##### Records shown

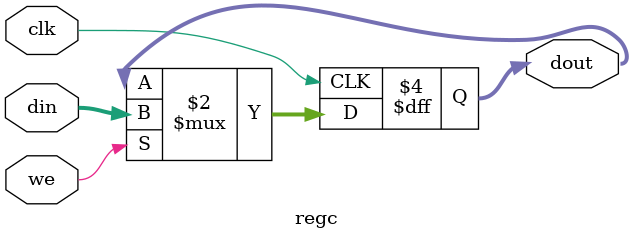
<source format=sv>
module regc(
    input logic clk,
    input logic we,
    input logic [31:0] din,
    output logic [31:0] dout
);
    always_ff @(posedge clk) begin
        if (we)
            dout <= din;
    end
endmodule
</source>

##########
##### Records shown

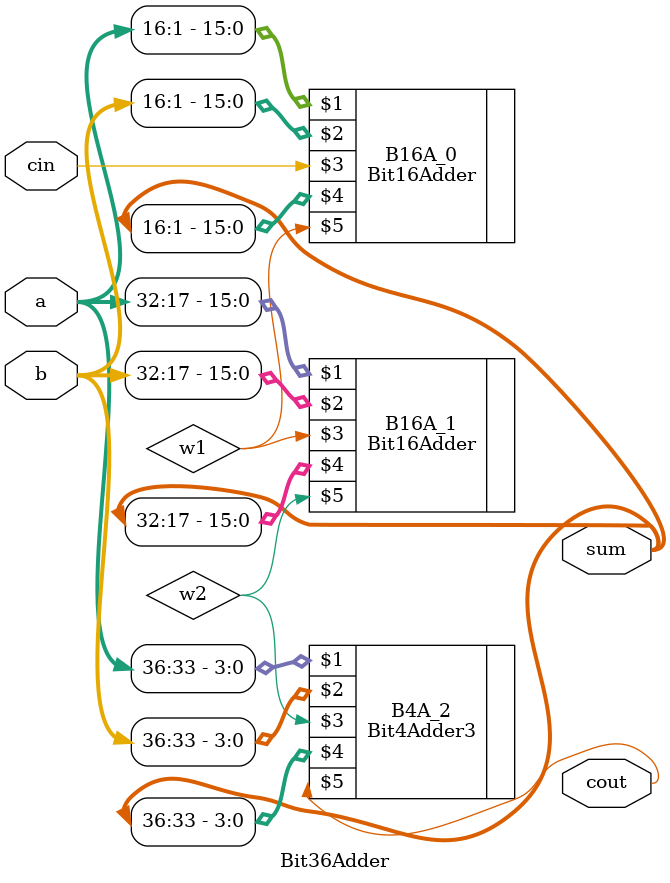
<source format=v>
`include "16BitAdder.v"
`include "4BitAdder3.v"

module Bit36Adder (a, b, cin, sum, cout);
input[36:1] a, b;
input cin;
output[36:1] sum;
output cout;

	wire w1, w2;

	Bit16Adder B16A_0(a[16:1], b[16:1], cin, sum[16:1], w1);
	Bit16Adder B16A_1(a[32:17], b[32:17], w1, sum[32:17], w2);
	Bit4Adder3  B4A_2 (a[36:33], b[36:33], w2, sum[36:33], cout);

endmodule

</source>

##########

• **What to do**: The expected answer is a copy of each line above containing "source".

• **Result of the task**:
<source format=sv>
</source>
<source format=v>
</source>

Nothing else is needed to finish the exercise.